Read through the records below and copy each line that uses the word "έχει".

» **RECORD EXCERPTS**
-- -- --
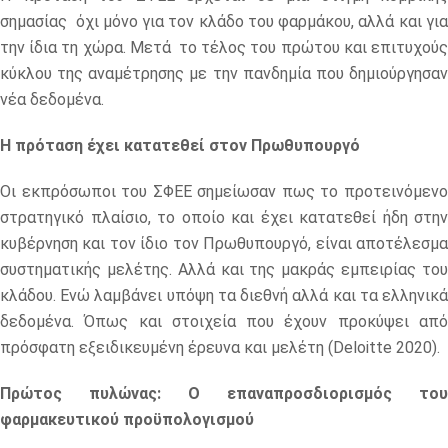
σημασίας όχι μόνο για τον κλάδο του φαρμάκου, αλλά και για
την ίδια τη χώρα. Μετά το τέλος του πρώτου και επιτυχούς
κύκλου της αναμέτρησης με την πανδημία που δημιούργησαν
νέα δεδομένα.
Η πρόταση έχει κατατεθεί στον Πρωθυπουργό
Οι εκπρόσωποι του ΣΦΕΕ σημείωσαν πως το προτεινόμενο
στρατηγικό πλαίσιο, το οποίο και έχει κατατεθεί ήδη στην
κυβέρνηση και τον ίδιο τον Πρωθυπουργό, είναι αποτέλεσμα
συστηματικής μελέτης. Αλλά και της μακράς εμπειρίας του
κλάδου. Ενώ λαμβάνει υπόψη τα διεθνή αλλά και τα ελληνικά
δεδομένα. Όπως και στοιχεία που έχουν προκύψει από
πρόσφατη εξειδικευμένη έρευνα και μελέτη (Deloitte 2020).
Πρώτος πυλώνας: Ο
επαναπροσδιορισμός του
φαρμακευτικού προϋπολογισμού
-- -- --
» **RESPONSE TO THE TASK**
Η πρόταση έχει κατατεθεί στον Πρωθυπουργό
στρατηγικό πλαίσιο, το οποίο και έχει κατατεθεί ήδη στην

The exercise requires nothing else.